La lettre en wallon de Léonard FRANCK afin que l’ennemi ne puisse pas lire la correspondance du prisonnier.
Fait à Lautawerk, le 5 – 5 – 43.
À ma femme bien-aimée avec mes meilleurs baisers.
De mon pays d’exil, j’écris ces quelques lignes qui vous feront peut-être (quelquefois) bien plaisir.
Venu ici, bien malgré moi, à cause de ces méchants (mauvais), qui sont venus ravager notre petit pays, voilà déjà trois ans, apportant avec eux bien des pleurs, bien des misères.
Ils ont continué à faire souffrir tout un petit peuple qui ne leur avait rien fait, et leur dernière atrocité : la déportation des hommes et même des femmes est une de leurs plus belles œuvres de barbare ; je ne dirai pas de sauvage, parce qu’ils (les sauvages) sont plus civilisés qu’eux.
Ils nous ont amenés ici, dans un pays où il n’y a rien, que du sable, des sapins et des petits oiseaux, qui sont les seuls restés libres dans leur grande forêt. Ah, comme on voudrait être à leur place pour pouvoir voler jour et nuit pour bien vite retrouver sa compagnie bien-aimée, ses bons parents, ma sœur, ma grand-mère, mes petites camarades et mes meilleurs compagnons.

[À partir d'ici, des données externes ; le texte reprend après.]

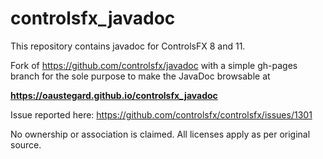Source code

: # controlsfx_javadoc
This repository contains javadoc for ControlsFX 8 and 11.

Fork of https://github.com/controlsfx/javadoc with a simple gh-pages branch for the sole purpose to make the JavaDoc browsable at 

**https://oaustegard.github.io/controlsfx_javadoc**

Issue reported here: https://github.com/controlsfx/controlsfx/issues/1301

No ownership or association is claimed. All licenses apply as per original source.
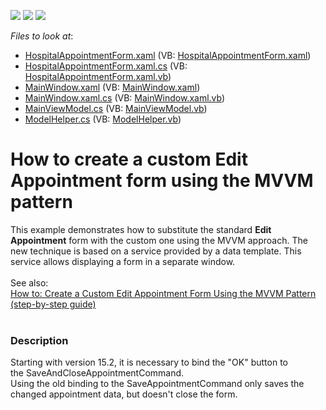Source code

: <!-- default badges list -->
![](https://img.shields.io/endpoint?url=https://codecentral.devexpress.com/api/v1/VersionRange/128656815/15.2.4%2B)
[![](https://img.shields.io/badge/Open_in_DevExpress_Support_Center-FF7200?style=flat-square&logo=DevExpress&logoColor=white)](https://supportcenter.devexpress.com/ticket/details/T103885)
[![](https://img.shields.io/badge/📖_How_to_use_DevExpress_Examples-e9f6fc?style=flat-square)](https://docs.devexpress.com/GeneralInformation/403183)
<!-- default badges end -->
<!-- default file list -->
*Files to look at*:

* [HospitalAppointmentForm.xaml](./CS/MVVMSchedulerApplication/HospitalAppointmentForm.xaml) (VB: [HospitalAppointmentForm.xaml](./VB/MVVMSchedulerApplication/HospitalAppointmentForm.xaml))
* [HospitalAppointmentForm.xaml.cs](./CS/MVVMSchedulerApplication/HospitalAppointmentForm.xaml.cs) (VB: [HospitalAppointmentForm.xaml.vb](./VB/MVVMSchedulerApplication/HospitalAppointmentForm.xaml.vb))
* [MainWindow.xaml](./CS/MVVMSchedulerApplication/MainWindow.xaml) (VB: [MainWindow.xaml](./VB/MVVMSchedulerApplication/MainWindow.xaml))
* [MainWindow.xaml.cs](./CS/MVVMSchedulerApplication/MainWindow.xaml.cs) (VB: [MainWindow.xaml.vb](./VB/MVVMSchedulerApplication/MainWindow.xaml.vb))
* [MainViewModel.cs](./CS/MVVMSchedulerApplication/ViewModel/MainViewModel.cs) (VB: [MainViewModel.vb](./VB/MVVMSchedulerApplication/ViewModel/MainViewModel.vb))
* [ModelHelper.cs](./CS/MVVMSchedulerApplication/ViewModel/ModelHelper.cs) (VB: [ModelHelper.vb](./VB/MVVMSchedulerApplication/ViewModel/ModelHelper.vb))
<!-- default file list end -->
# How to create a custom Edit Appointment form using the MVVM pattern


This example demonstrates how to substitute the standard <strong>Edit Appointment</strong> form with the custom one using the MVVM approach. The new technique is based on a service provided by a data template. This service allows displaying a form in a separate window. <br /><br />See also: <br /><a href="http://documentation.devexpress.com/#WPF/CustomDocument16994">How to: Create a Custom Edit Appointment Form Using the MVVM Pattern (step-by-step guide) </a><br /><br />


<h3>Description</h3>

<p>Starting with version 15.2, it is necessary to bind the "OK" button to the&nbsp;SaveAndCloseAppointmentCommand.<br>Using the old binding to the&nbsp;SaveAppointmentCommand only saves the changed appointment data, but doesn't close the form.</p>

<br/>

Avec eux tous, on a passé des belles journées, des belles soirées (veillées) à jouer sa petite partie de cartes ou à blaguer.
Ici il ne faut plus penser à tout cela, livré à soi (lui) – même, n’ayant pas toujours à manger assez, on est obligé de faire toutes sortes de commissions (messages) pour trouver un pain à manger.
Heureusement que dans notre petit village, on a laissé une brave femme, des bons parents qui nous comprennent, et nous gâtent avec des bons colis, et pour cela doivent eux-mêmes se priver de bien des affaires, dont ils ont besoin pour soulager leur propre misère, et malgré toutes ces privations, toutes ces peines, tous ces pleurs, nous restons tous de bons Belges, qui sauront attendre avec courage, la tête bien haute, que nos alliés viennent nous délivrer.
Et en attendant, nous souffrons tous, tout le monde a ses peines, ses misères et chacun porte sa croix du mieux qu’il peut pour garder sa conscience bien propre et ainsi n’avoir aucun reproche à se faire, quand cela finira.
Mais quand (cela) finira-t-il, tout le monde pense que c’est la dernière année, que le bon Dieu veuille que ce soit vrai, et que pour l’hiver qui arrive nous nous retrouvions tous ensemble. Prenez tous votre courage à deux mains, cela viendra et comme nous autres, soyez bien courageux et bien braves.
Et pour finir, voici ce que je pense de ce sauvage pays, là où je suis obligé de passer un de mes plus beaux moments de ma vie :
Je suis venu sans te connaître. Je demeure sans t’aimer.. Je te quitterai sans aucun regret . Et maintenant, je vous envoie à tous mes meilleurs baisers.
Bon courage, ma petite femme Votre exilé Léonard.